Strangely enough, he found himself thinking of his friends. His death would mean their deaths as well. For the robot ship would not open to admit Temujin or Caola. They would wait beyond the portal of the Tower for his return. But he would never return, and they would eventually be caught and slain by the Death Dwarves.

Nor could he do anything to prevent this! The thought galled him unbearably. His own death was one thing: grim enough, but at least he had gone into this with his eyes open, knowing the risks he took, and confident that he could surmount them. But to have the deaths of the old man and the girl on his conscience as well—that was an ugly burden to carry down into the eternal darkness with him. He cursed wearily, damning the wise men of Trevelon who had foreseen every hazard but this last one, damning the dead god within him who had built this accursed tower of stuff so dense he could not even use his signal bracelet to summon aid from the ship. Seven times he had tried to punch a rescue call through the dense stuff of the Tower and seven times he had failed. Nor would the ship do anything on its own initiative. Its intelligence was, after all, limited. It would sit there on the plain till doomsday, unless attacked. And since it was completely invisible and indetectible, he doubted if the Death Dwarves would attack it.

It was hopeless. Utterly.

What about the god who slept within his deepest mind? Could even Valkyr do anything to get him out of this predicament? He had tried to summon the god, to contact it, to communicate. But he had failed to rouse the ghost of the deity.

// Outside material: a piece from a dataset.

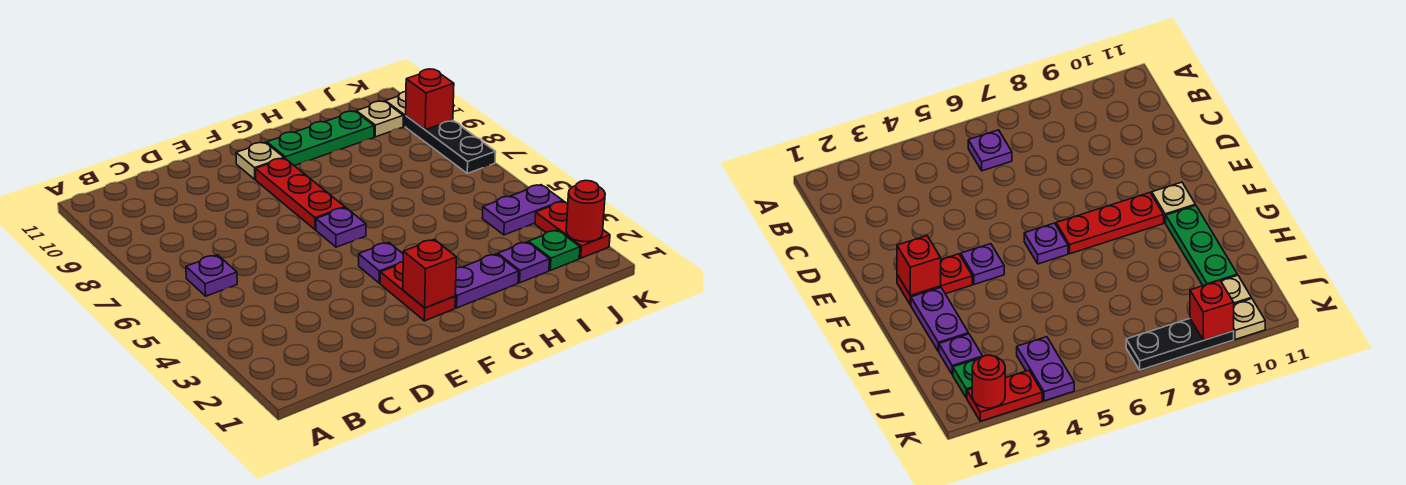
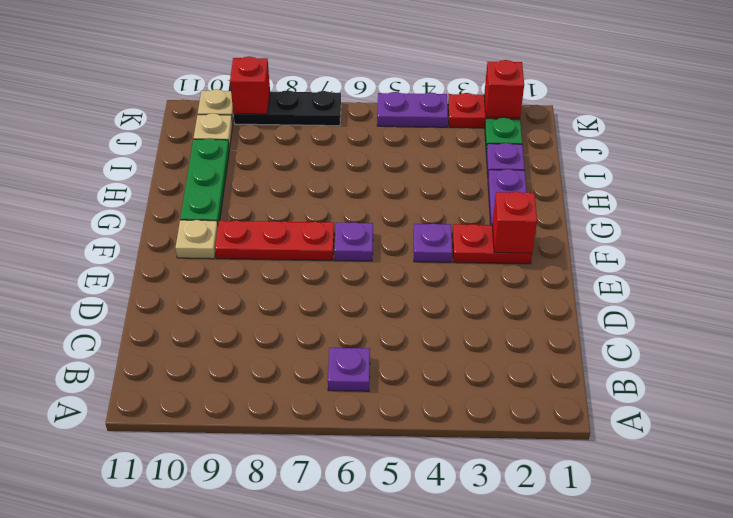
purple plate J4:K4 level 1 -> purple plate K4:K5 level 1
red round brick K2 level 2 -> red brick K2 level 2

His situation was completely hopeless.

Idly, he wondered why the grey ones of Trevelon had not foreseen this last hazard. There must be a reason. They had anticipated everything else. What possible explanation could there be? He tried to think, tried to cudgel his wits into some semblance of their former alert acuteness. But he was too tired, too hungry. And thirst was becoming a torment to him. It seemed like days since he had last had anything to drink.

He napped again, falling into a light, fitful, uneasy slumber. He half hoped that in the extremity of his need he would contact the ghost of Valkyr within his ancestral memory, but nothing chanced. After a time he awoke, no longer quite as weary, but hungrier and thirstier than before. He knew he could not endure this for long. Thirst drives men mad long before hunger can kill them. He resolved to spare himself that kind of an end. Far better, a swift leap into the abyss, a fast, clean death in instants, than a lingering agony, giggling with madness, chewing on his own flesh. He would go out like a man, not like some animal thing, raving in the darkness of a mind gone mad.